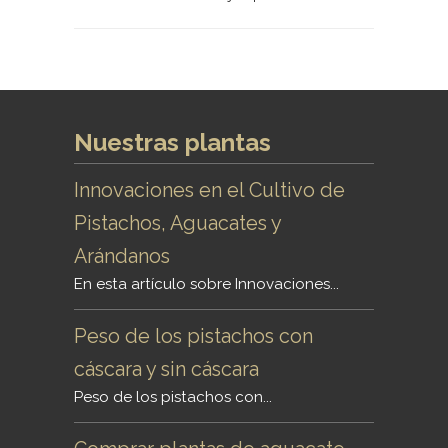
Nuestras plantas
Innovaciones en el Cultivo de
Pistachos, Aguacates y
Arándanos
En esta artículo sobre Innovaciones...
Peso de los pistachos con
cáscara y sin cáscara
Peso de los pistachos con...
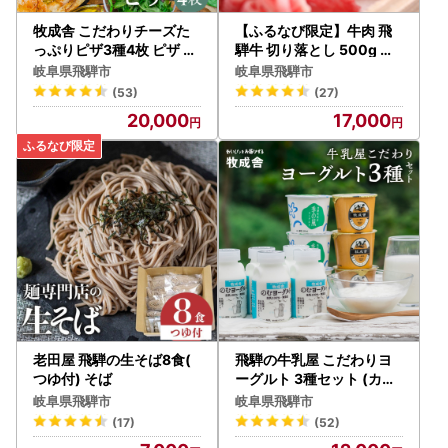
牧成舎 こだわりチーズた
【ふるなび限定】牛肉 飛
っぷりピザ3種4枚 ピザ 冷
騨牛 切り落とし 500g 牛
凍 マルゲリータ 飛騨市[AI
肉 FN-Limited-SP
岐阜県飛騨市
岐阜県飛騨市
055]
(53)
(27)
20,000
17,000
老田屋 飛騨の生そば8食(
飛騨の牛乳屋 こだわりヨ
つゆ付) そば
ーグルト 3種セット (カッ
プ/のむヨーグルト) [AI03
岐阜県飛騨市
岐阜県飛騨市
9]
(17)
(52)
+ + + + +
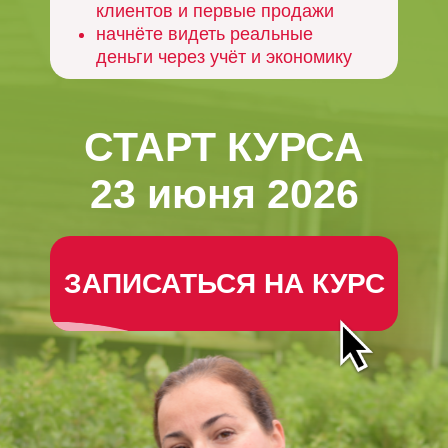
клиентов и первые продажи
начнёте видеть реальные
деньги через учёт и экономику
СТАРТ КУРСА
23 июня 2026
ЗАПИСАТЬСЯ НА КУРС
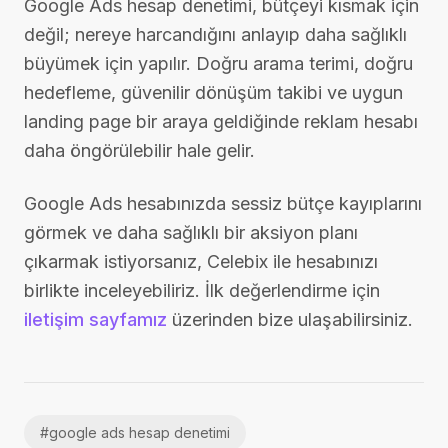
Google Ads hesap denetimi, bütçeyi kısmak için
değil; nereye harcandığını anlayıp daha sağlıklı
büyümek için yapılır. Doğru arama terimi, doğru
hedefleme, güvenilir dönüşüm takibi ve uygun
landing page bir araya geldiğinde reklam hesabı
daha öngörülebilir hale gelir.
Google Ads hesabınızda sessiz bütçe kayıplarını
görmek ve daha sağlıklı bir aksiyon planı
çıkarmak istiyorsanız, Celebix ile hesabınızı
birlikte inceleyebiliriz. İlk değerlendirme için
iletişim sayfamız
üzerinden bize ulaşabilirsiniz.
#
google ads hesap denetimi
+ + + + +
**WORK TO BE COMPLETED**
Copy out every line of the entries where the string "hesap" shows up.

**EXERCISE RESULT**
Google Ads hesap denetimi, bütçeyi kısmak için
google ads hesap denetimi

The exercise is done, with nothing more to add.